Linear Bounded Automaton (LBA) is a restricted form of Turing Machine in which input tape is finite.
Example
Prove that LBA ⊂ PSPACE
PSPACE is a superset of the set of context-sensitive languages.
Now to prove LBA=PSPACE,
We use theorem of Space compression with tape reduction which states that,
For every k-tape S(n) space-bounded off-line Turing Machine M and constant c>0,there exists a one-tape cS(n) space-bounded off-line turing machine N such that L(M)=L(N).

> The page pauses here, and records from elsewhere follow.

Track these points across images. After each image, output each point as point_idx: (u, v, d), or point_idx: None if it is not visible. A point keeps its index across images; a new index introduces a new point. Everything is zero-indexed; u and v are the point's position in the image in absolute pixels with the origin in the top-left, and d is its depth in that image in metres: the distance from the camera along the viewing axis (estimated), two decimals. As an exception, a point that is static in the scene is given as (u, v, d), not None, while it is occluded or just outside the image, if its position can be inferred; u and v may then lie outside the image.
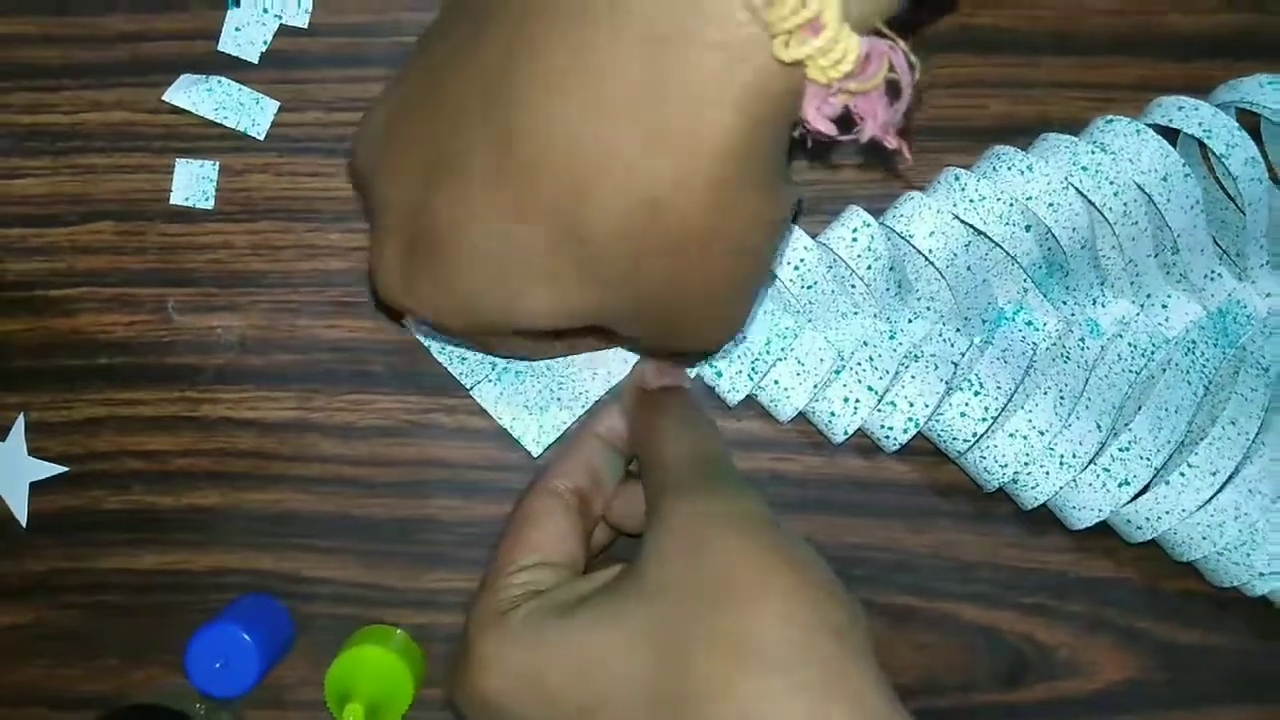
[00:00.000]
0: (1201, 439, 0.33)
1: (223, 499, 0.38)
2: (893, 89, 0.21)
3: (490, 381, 0.37)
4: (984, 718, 0.38)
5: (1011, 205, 0.33)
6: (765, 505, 0.29)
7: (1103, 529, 0.35)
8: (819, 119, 0.21)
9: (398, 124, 0.27)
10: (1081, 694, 0.38)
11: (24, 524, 0.38)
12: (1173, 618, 0.38)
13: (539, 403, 0.37)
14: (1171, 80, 0.35)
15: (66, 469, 0.38)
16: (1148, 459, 0.33)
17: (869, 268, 0.34)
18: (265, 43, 0.35)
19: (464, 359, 0.37)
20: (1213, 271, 0.35)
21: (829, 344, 0.35)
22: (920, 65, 0.21)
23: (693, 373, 0.36)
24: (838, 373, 0.35)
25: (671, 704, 0.26)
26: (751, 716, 0.25)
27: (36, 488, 0.38)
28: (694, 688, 0.26)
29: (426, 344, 0.37)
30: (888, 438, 0.35)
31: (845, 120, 0.21)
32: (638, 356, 0.36)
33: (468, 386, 0.37)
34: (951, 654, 0.38)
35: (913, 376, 0.34)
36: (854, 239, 0.34)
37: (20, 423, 0.38)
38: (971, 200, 0.33)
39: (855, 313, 0.35)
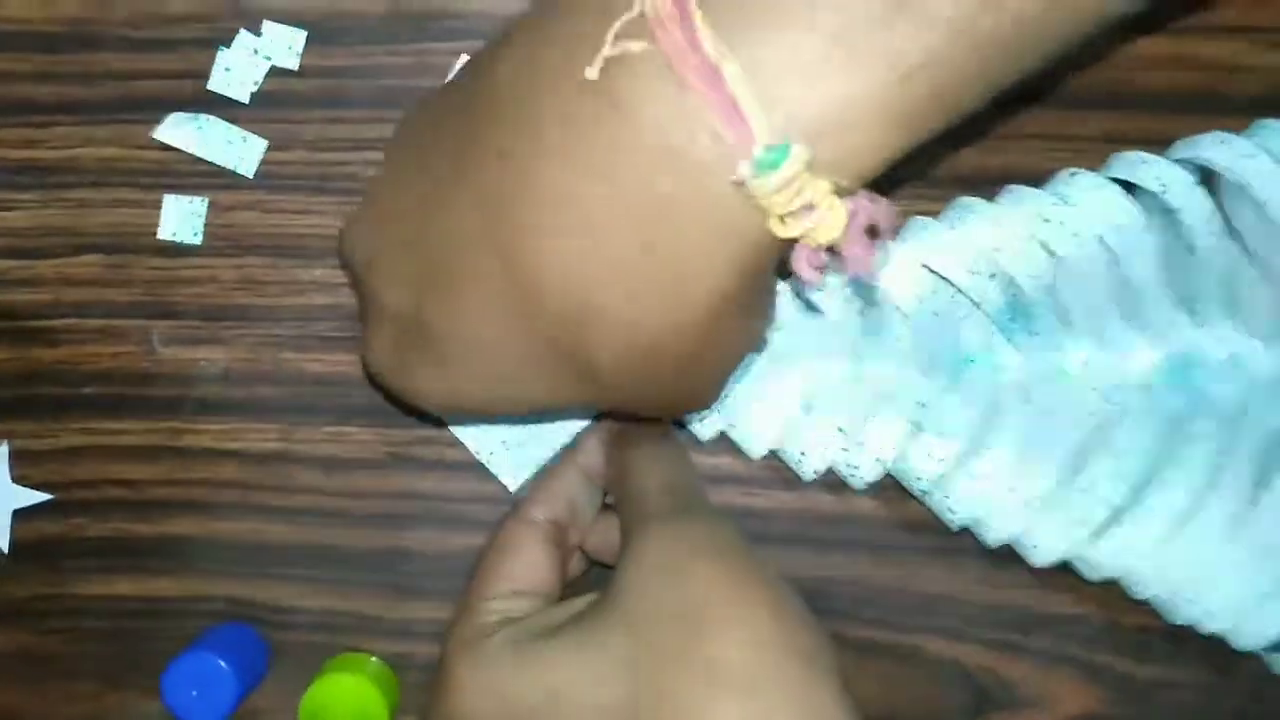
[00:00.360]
0: (1158, 481, 0.34)
1: (203, 528, 0.38)
2: (873, 230, 0.22)
3: (469, 417, 0.37)
4: (947, 751, 0.38)
5: (977, 254, 0.34)
6: (737, 533, 0.30)
7: (1065, 565, 0.36)
8: (808, 271, 0.22)
9: (390, 223, 0.27)
10: (1043, 727, 0.38)
11: (6, 550, 0.38)
12: (1132, 652, 0.38)
13: (516, 438, 0.37)
14: (1136, 134, 0.36)
15: (49, 497, 0.38)
16: (1106, 501, 0.34)
17: (839, 311, 0.35)
18: (256, 83, 0.36)
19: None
20: (1172, 319, 0.36)
21: (799, 384, 0.36)
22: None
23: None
24: (807, 412, 0.36)
25: None
26: None
27: (19, 515, 0.38)
28: (665, 712, 0.26)
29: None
30: (855, 477, 0.36)
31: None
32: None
33: (446, 422, 0.37)
34: (916, 687, 0.38)
35: (880, 418, 0.35)
36: (825, 283, 0.35)
37: (4, 450, 0.38)
38: (939, 248, 0.34)
39: (825, 354, 0.36)
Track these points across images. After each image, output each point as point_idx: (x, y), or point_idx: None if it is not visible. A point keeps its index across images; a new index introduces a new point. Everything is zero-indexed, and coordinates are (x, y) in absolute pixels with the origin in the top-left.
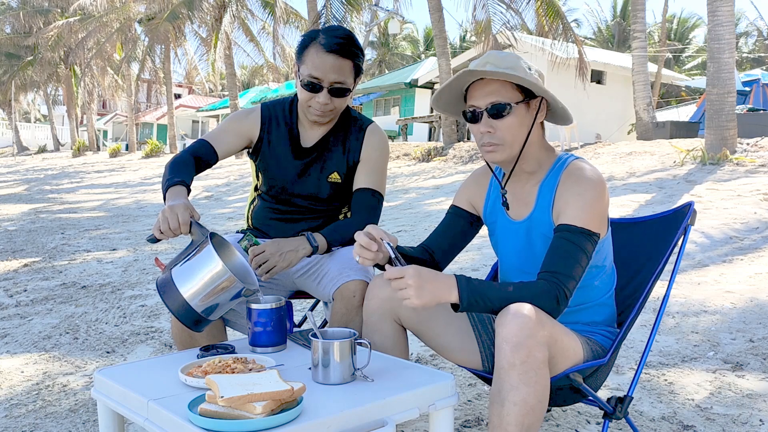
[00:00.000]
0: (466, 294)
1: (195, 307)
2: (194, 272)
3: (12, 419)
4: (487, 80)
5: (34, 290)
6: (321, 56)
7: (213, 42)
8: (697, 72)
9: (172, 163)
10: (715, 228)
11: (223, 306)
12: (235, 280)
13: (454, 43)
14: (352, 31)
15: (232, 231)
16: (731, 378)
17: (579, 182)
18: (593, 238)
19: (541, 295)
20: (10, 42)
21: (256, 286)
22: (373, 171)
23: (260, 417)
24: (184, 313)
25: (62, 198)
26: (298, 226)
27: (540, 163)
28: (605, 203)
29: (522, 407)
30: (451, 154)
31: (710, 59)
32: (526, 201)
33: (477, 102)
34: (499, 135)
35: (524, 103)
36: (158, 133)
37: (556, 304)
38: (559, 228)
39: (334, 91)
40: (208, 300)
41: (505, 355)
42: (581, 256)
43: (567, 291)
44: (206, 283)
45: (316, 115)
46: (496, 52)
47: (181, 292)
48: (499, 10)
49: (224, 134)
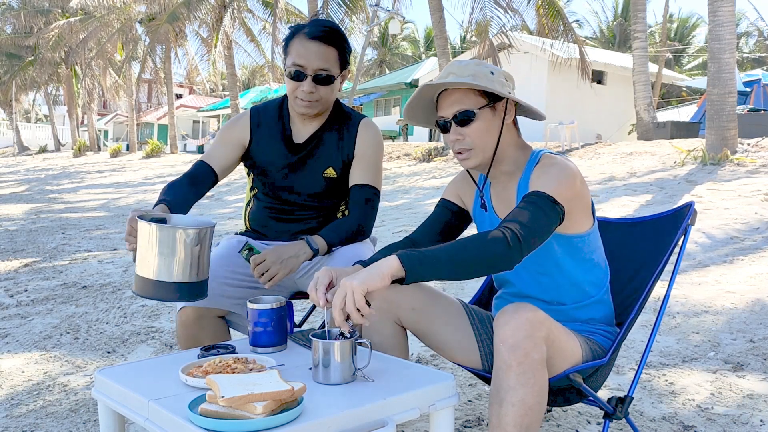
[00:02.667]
0: (407, 259)
1: (174, 278)
2: (144, 253)
3: (12, 419)
4: (451, 90)
5: (35, 290)
6: (304, 44)
7: (213, 42)
8: (698, 72)
9: (164, 188)
10: (715, 228)
11: (196, 259)
12: (178, 229)
13: (455, 43)
14: (338, 25)
15: (231, 231)
16: (732, 378)
17: (546, 165)
18: (556, 207)
19: (488, 242)
20: (10, 42)
21: (207, 224)
22: (368, 166)
23: (261, 417)
24: (170, 291)
25: (63, 198)
26: (296, 226)
27: (517, 163)
28: (577, 188)
29: (520, 407)
30: (451, 154)
31: (711, 59)
32: (508, 201)
33: (444, 112)
34: (468, 141)
35: (489, 108)
36: (159, 133)
37: (507, 246)
38: (524, 196)
39: (318, 79)
40: (176, 263)
41: (502, 355)
42: (538, 213)
43: (519, 234)
44: (159, 252)
45: (303, 106)
46: (457, 61)
47: (149, 278)
48: (497, 14)
49: (216, 148)
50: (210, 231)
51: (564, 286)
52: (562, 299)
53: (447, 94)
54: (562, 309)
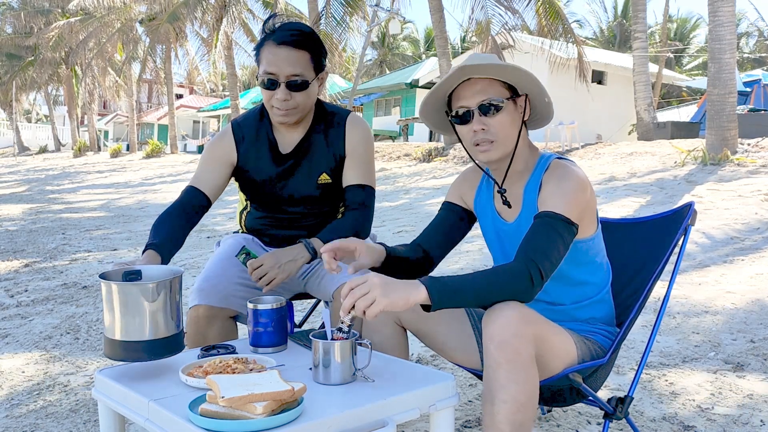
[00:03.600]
0: (435, 290)
1: (141, 337)
2: (108, 313)
3: (13, 419)
4: (475, 80)
5: (35, 290)
6: (273, 50)
7: (214, 42)
8: (698, 72)
9: (154, 223)
10: (715, 228)
11: (162, 313)
12: (137, 284)
13: (455, 43)
14: (310, 27)
15: (231, 231)
16: (732, 378)
17: (559, 178)
18: (571, 228)
19: (512, 277)
20: (11, 42)
21: (169, 276)
22: (360, 165)
23: (261, 417)
24: (138, 350)
25: (63, 198)
26: (296, 233)
27: (526, 162)
28: (587, 198)
29: (512, 405)
30: (451, 154)
31: (711, 60)
32: (515, 202)
33: (466, 102)
34: (493, 132)
35: (512, 101)
36: (159, 133)
37: (530, 284)
38: (539, 215)
39: (291, 86)
40: (142, 321)
41: (491, 353)
42: (557, 240)
43: (542, 271)
44: (122, 311)
45: (280, 115)
46: (476, 54)
47: (115, 339)
48: (498, 12)
49: (204, 171)
50: (175, 280)
51: (566, 287)
52: (562, 300)
53: (470, 83)
54: (562, 308)
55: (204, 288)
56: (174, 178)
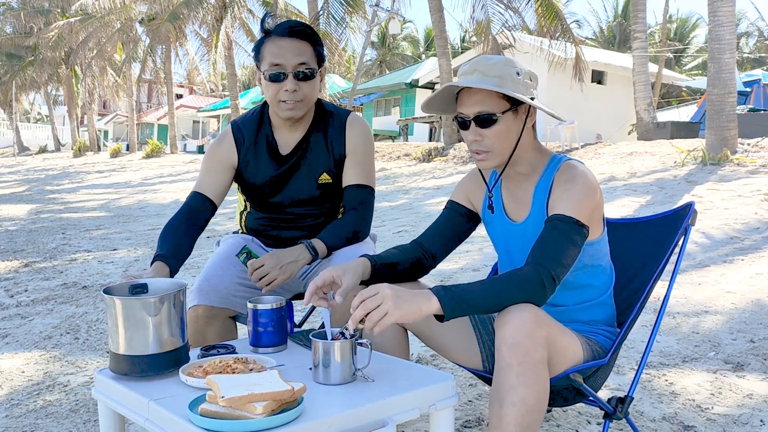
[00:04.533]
0: (448, 300)
1: (145, 351)
2: (113, 327)
3: (13, 419)
4: (474, 89)
5: (35, 290)
6: (278, 43)
7: (214, 42)
8: (698, 72)
9: (161, 232)
10: (715, 228)
11: (166, 327)
12: (140, 299)
13: (455, 43)
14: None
15: (231, 231)
16: (732, 378)
17: (570, 180)
18: (582, 231)
19: (525, 283)
20: (10, 42)
21: (173, 290)
22: (360, 164)
23: (261, 417)
24: (142, 365)
25: (63, 198)
26: (299, 233)
27: (533, 165)
28: (596, 201)
29: (521, 407)
30: (451, 154)
31: (711, 60)
32: (523, 203)
33: (464, 110)
34: (487, 143)
35: (511, 112)
36: (159, 133)
37: (542, 289)
38: (550, 218)
39: (300, 75)
40: (144, 335)
41: (503, 355)
42: (569, 244)
43: (554, 275)
44: (125, 325)
45: (287, 109)
46: (485, 58)
47: (119, 353)
48: (498, 11)
49: (207, 175)
50: (179, 294)
51: (568, 290)
52: (564, 302)
53: (469, 92)
54: (563, 310)
55: (203, 288)
56: (174, 178)
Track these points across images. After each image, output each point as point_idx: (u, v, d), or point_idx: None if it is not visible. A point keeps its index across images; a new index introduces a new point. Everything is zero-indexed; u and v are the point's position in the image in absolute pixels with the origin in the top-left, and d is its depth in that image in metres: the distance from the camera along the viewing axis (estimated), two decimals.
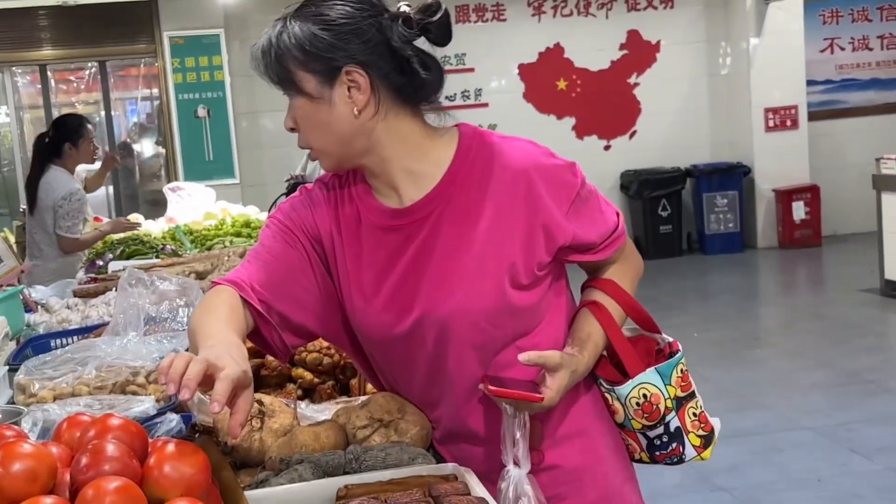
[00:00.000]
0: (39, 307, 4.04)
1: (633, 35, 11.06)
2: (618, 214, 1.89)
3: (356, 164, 1.81)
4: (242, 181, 9.62)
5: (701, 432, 1.85)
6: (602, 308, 1.86)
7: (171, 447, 1.32)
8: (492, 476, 1.65)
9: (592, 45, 11.10)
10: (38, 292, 4.35)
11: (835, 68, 11.65)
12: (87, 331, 3.17)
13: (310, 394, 2.31)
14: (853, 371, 6.81)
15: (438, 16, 1.62)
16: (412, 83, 1.70)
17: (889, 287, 8.50)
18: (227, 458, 1.68)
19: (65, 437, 1.43)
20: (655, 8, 11.06)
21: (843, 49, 11.59)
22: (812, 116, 11.32)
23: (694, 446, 1.84)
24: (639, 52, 11.22)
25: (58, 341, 3.06)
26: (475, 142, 1.81)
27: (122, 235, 5.99)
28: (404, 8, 1.70)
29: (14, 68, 9.64)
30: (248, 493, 1.56)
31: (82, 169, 6.75)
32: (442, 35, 1.68)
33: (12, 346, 3.21)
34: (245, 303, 1.74)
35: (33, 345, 3.10)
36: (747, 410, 5.53)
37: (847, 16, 11.43)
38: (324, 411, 2.14)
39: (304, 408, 2.18)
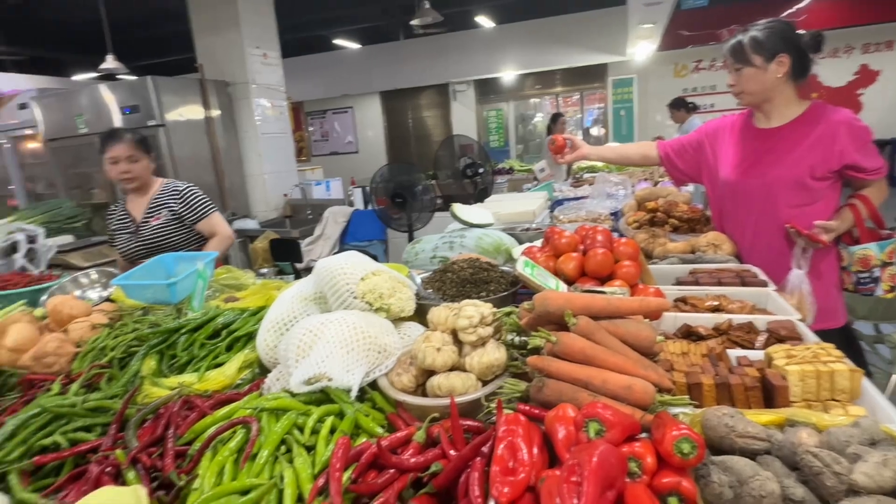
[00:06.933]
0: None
1: (863, 66, 10.25)
2: (884, 163, 1.69)
3: (759, 104, 1.76)
4: (639, 138, 10.51)
5: (891, 283, 1.69)
6: (855, 208, 1.71)
7: (623, 240, 1.48)
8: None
9: (836, 73, 10.27)
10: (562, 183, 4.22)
11: None
12: (578, 199, 3.12)
13: (678, 229, 2.15)
14: None
15: (822, 40, 1.64)
16: (803, 68, 1.68)
17: None
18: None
19: (579, 232, 1.56)
20: (880, 51, 10.13)
21: None
22: None
23: (883, 290, 1.70)
24: (865, 76, 10.30)
25: (568, 203, 2.93)
26: (818, 106, 1.72)
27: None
28: (812, 31, 1.67)
29: (545, 97, 11.53)
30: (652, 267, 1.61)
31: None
32: (817, 49, 1.66)
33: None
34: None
35: (559, 202, 3.08)
36: None
37: None
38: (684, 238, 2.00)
39: (674, 235, 2.07)
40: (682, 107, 6.44)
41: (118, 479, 0.88)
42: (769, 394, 0.90)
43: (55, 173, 5.35)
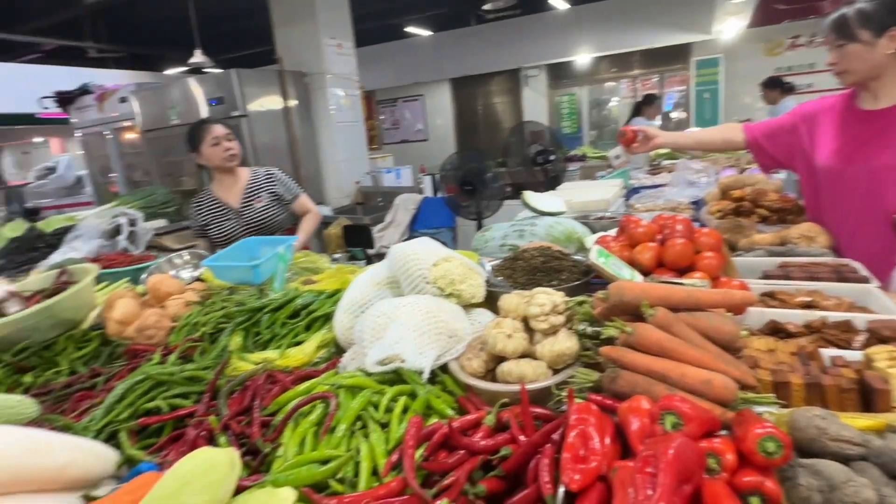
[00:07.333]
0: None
1: None
2: None
3: (865, 82, 1.63)
4: (724, 122, 10.96)
5: None
6: None
7: (705, 230, 1.40)
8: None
9: None
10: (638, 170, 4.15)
11: None
12: (656, 187, 3.10)
13: (766, 219, 2.05)
14: None
15: None
16: None
17: None
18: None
19: (657, 221, 1.48)
20: None
21: None
22: None
23: None
24: None
25: (645, 191, 2.96)
26: None
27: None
28: None
29: (621, 81, 11.00)
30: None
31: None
32: None
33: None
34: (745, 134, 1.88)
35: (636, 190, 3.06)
36: None
37: None
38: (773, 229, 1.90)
39: (763, 226, 1.95)
40: (777, 86, 6.00)
41: (211, 442, 0.96)
42: (868, 397, 0.85)
43: (150, 162, 5.80)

Following identity holds for −
DSPACE(S(n))=DSPACE(O(S(n)))
and NSPACE(S(n))=NSPACE(O(S(n)))
Since LBA is one-tape n space-bounded Turing Machine it follows −
LBA=NSPACE(n)---------------------(1)
Now by Savitch theorem, if S is fully space constructible and S(n)>log(n) then
NSPACE(S(n)) ⊆DSPACE(S^{2}(n)) -------------(2)
Final proof
LBA=NSPACE(n)............by(1)
⊆DSPACE(n^{2})............by(2)
⊂DSPACE(n^{3})............by Space Hierarchy Theorem
⊆PSPACE
Space Hierarchy then requires S(n) which is fully space-constructible.